(The records)

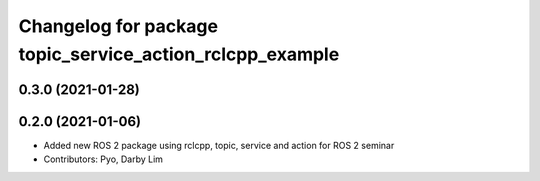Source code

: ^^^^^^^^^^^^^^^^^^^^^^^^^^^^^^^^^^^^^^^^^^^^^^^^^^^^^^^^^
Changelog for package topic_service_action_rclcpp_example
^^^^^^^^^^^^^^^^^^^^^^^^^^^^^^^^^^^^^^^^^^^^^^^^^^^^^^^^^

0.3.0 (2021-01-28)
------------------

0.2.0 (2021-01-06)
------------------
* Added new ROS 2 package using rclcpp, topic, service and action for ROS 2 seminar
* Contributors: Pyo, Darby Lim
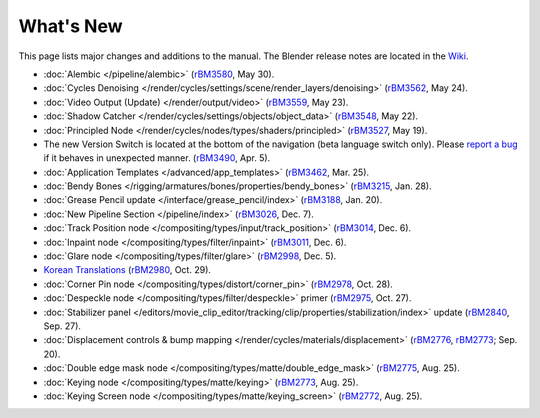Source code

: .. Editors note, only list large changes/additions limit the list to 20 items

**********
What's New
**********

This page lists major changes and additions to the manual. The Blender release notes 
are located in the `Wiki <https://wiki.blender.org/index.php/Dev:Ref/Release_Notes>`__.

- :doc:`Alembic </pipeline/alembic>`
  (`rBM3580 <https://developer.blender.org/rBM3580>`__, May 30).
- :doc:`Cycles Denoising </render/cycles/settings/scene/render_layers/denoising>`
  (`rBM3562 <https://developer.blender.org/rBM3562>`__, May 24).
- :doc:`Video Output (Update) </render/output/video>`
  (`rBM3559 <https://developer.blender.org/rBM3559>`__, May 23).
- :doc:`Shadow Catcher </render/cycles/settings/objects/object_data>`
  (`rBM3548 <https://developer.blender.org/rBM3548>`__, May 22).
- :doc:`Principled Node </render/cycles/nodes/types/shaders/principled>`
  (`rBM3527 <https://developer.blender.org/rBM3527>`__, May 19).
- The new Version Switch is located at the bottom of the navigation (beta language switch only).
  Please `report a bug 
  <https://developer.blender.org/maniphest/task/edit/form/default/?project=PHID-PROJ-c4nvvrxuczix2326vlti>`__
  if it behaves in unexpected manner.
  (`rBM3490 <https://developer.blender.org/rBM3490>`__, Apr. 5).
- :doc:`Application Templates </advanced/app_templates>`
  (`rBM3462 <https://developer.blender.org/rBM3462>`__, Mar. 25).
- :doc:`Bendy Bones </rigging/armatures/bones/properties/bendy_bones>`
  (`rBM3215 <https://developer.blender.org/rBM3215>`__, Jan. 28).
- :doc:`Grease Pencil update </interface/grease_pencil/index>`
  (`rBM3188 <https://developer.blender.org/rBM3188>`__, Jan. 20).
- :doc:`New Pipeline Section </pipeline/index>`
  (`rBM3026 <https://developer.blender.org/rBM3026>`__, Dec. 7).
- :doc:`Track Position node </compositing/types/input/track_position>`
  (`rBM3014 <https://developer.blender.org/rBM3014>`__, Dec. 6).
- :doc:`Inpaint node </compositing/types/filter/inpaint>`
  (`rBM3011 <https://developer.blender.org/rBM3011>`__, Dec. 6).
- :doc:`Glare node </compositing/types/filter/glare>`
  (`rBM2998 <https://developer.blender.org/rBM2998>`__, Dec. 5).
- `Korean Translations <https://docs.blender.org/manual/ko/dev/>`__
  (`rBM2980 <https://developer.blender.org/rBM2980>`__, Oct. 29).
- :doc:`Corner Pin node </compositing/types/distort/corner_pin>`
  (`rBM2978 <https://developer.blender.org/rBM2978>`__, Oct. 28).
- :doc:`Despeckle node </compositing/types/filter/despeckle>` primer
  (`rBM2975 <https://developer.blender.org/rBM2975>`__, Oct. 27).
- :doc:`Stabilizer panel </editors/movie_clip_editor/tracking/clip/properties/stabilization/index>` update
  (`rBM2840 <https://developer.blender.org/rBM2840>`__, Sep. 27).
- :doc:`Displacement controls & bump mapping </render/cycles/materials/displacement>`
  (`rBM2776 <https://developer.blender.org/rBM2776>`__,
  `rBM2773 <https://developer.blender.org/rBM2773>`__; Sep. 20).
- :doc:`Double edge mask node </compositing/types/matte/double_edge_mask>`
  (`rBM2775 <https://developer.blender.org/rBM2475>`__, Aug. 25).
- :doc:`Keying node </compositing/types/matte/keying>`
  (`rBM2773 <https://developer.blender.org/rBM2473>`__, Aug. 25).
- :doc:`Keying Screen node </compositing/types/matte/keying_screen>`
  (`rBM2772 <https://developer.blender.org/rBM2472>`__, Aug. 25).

(End The records)

▶ Task item: The data shown above must be printed again exactly, with no images included.

▶ Answer:
Source code

: ^^^^^^^^^^^^^^^^^^^^^^^^^^^^^^^^^^^^^^^^^^^^^^^^^^^^^^^^^
Changelog for package topic_service_action_rclcpp_example
^^^^^^^^^^^^^^^^^^^^^^^^^^^^^^^^^^^^^^^^^^^^^^^^^^^^^^^^^

0.3.0 (2021-01-28)
------------------

0.2.0 (2021-01-06)
------------------
* Added new ROS 2 package using rclcpp, topic, service and action for ROS 2 seminar
* Contributors: Pyo, Darby Lim
Source code

: .. Editors note, only list large changes/additions limit the list to 20 items

**********
What's New
**********

This page lists major changes and additions to the manual. The Blender release notes 
are located in the `Wiki <https://wiki.blender.org/index.php/Dev:Ref/Release_Notes>`__.

- :doc:`Alembic </pipeline/alembic>`
  (`rBM3580 <https://developer.blender.org/rBM3580>`__, May 30).
- :doc:`Cycles Denoising </render/cycles/settings/scene/render_layers/denoising>`
  (`rBM3562 <https://developer.blender.org/rBM3562>`__, May 24).
- :doc:`Video Output (Update) </render/output/video>`
  (`rBM3559 <https://developer.blender.org/rBM3559>`__, May 23).
- :doc:`Shadow Catcher </render/cycles/settings/objects/object_data>`
  (`rBM3548 <https://developer.blender.org/rBM3548>`__, May 22).
- :doc:`Principled Node </render/cycles/nodes/types/shaders/principled>`
  (`rBM3527 <https://developer.blender.org/rBM3527>`__, May 19).
- The new Version Switch is located at the bottom of the navigation (beta language switch only).
  Please `report a bug 
  <https://developer.blender.org/maniphest/task/edit/form/default/?project=PHID-PROJ-c4nvvrxuczix2326vlti>`__
  if it behaves in unexpected manner.
  (`rBM3490 <https://developer.blender.org/rBM3490>`__, Apr. 5).
- :doc:`Application Templates </advanced/app_templates>`
  (`rBM3462 <https://developer.blender.org/rBM3462>`__, Mar. 25).
- :doc:`Bendy Bones </rigging/armatures/bones/properties/bendy_bones>`
  (`rBM3215 <https://developer.blender.org/rBM3215>`__, Jan. 28).
- :doc:`Grease Pencil update </interface/grease_pencil/index>`
  (`rBM3188 <https://developer.blender.org/rBM3188>`__, Jan. 20).
- :doc:`New Pipeline Section </pipeline/index>`
  (`rBM3026 <https://developer.blender.org/rBM3026>`__, Dec. 7).
- :doc:`Track Position node </compositing/types/input/track_position>`
  (`rBM3014 <https://developer.blender.org/rBM3014>`__, Dec. 6).
- :doc:`Inpaint node </compositing/types/filter/inpaint>`
  (`rBM3011 <https://developer.blender.org/rBM3011>`__, Dec. 6).
- :doc:`Glare node </compositing/types/filter/glare>`
  (`rBM2998 <https://developer.blender.org/rBM2998>`__, Dec. 5).
- `Korean Translations <https://docs.blender.org/manual/ko/dev/>`__
  (`rBM2980 <https://developer.blender.org/rBM2980>`__, Oct. 29).
- :doc:`Corner Pin node </compositing/types/distort/corner_pin>`
  (`rBM2978 <https://developer.blender.org/rBM2978>`__, Oct. 28).
- :doc:`Despeckle node </compositing/types/filter/despeckle>` primer
  (`rBM2975 <https://developer.blender.org/rBM2975>`__, Oct. 27).
- :doc:`Stabilizer panel </editors/movie_clip_editor/tracking/clip/properties/stabilization/index>` update
  (`rBM2840 <https://developer.blender.org/rBM2840>`__, Sep. 27).
- :doc:`Displacement controls & bump mapping </render/cycles/materials/displacement>`
  (`rBM2776 <https://developer.blender.org/rBM2776>`__,
  `rBM2773 <https://developer.blender.org/rBM2773>`__; Sep. 20).
- :doc:`Double edge mask node </compositing/types/matte/double_edge_mask>`
  (`rBM2775 <https://developer.blender.org/rBM2475>`__, Aug. 25).
- :doc:`Keying node </compositing/types/matte/keying>`
  (`rBM2773 <https://developer.blender.org/rBM2473>`__, Aug. 25).
- :doc:`Keying Screen node </compositing/types/matte/keying_screen>`
  (`rBM2772 <https://developer.blender.org/rBM2472>`__, Aug. 25).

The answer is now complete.